TEXT:
►

It’s time again for “Dear Wendy Updates,” a feature where people I’ve given advice to in the past let us know whether they followed the advice and how they’re doing now. Today we hear from “Unsure, Myself” who wrote it way back in May of 2011 asking for advice about whether she should move on from her boyfriend of a year and a half. After a messy divorce, he was unsure about whether he wanted to ever get married again and have kids. “I want to have a family some day. I would take him at his word concerning marriage and family, but his word is ‘unsure.'” (Similar to a column from a couple weeks ago). Keep reading to see if she decided to stay with him and how she’s doing today.
I stayed with the same boyfriend for another year. I clung to it, because I felt that it was as good as I ever was going to get, and of course because I loved him and thought that should be enough.

◄

DATA EXTRACTS:
►

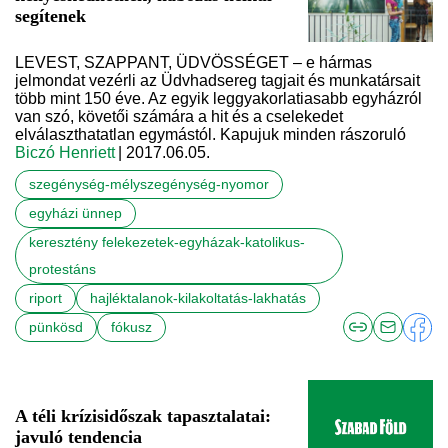
segítenek
LEVEST, SZAPPANT, ÜDVÖSSÉGET – e hármas
jelmondat vezérli az Üdvhadsereg tagjait és munkatársait
több mint 150 éve. Az egyik leggyakorlatiasabb egyházról
van szó, követői számára a hit és a cselekedet
elválaszthatatlan egymástól. Kapujuk minden rászoruló
Biczó Henriett
| 2017.06.05.
szegénység-mélyszegénység-nyomor
egyházi ünnep
keresztény felekezetek-egyházak-katolikus-
protestáns
riport
hajléktalanok-kilakoltatás-lakhatás
pünkösd
fókusz
A téli krízisidőszak tapasztalatai:
javuló tendencia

◄

APPLY WHAT YOU READ:
A: Could you rewrite the Dear Wendy update from "It’s time again" through "she’s doing today.", inclusive, changing "boyfriend" to "partner"?
B: Does the Dear Wendy update support each statement below? Answer yes or no for each, and quote the words that decide it.
(i) The letter writer stayed with the same boyfriend for another year.
(ii) The original letter was written in May of 2012.
(iii) The boyfriend was certain he wanted to have kids.

ANSWERS BY ITEM NUMBER:
A:
It’s time again for “Dear Wendy Updates,” a feature where people I’ve given advice to in the past let us know whether they followed the advice and how they’re doing now. Today we hear from “Unsure, Myself” who wrote it way back in May of 2011 asking for advice about whether she should move on from her partner of a year and a half. After a messy divorce, he was unsure about whether he wanted to ever get married again and have kids. “I want to have a family some day. I would take him at his word concerning marriage and family, but his word is ‘unsure.'” (Similar to a column from a couple weeks ago). Keep reading to see if she decided to stay with him and how she’s doing today.

B:
(i) Yes: "I stayed with the same boyfriend for another year."
(ii) No: "who wrote it way back in May of 2011"
(iii) No: "he was unsure about whether he wanted to ever get married again and have kids."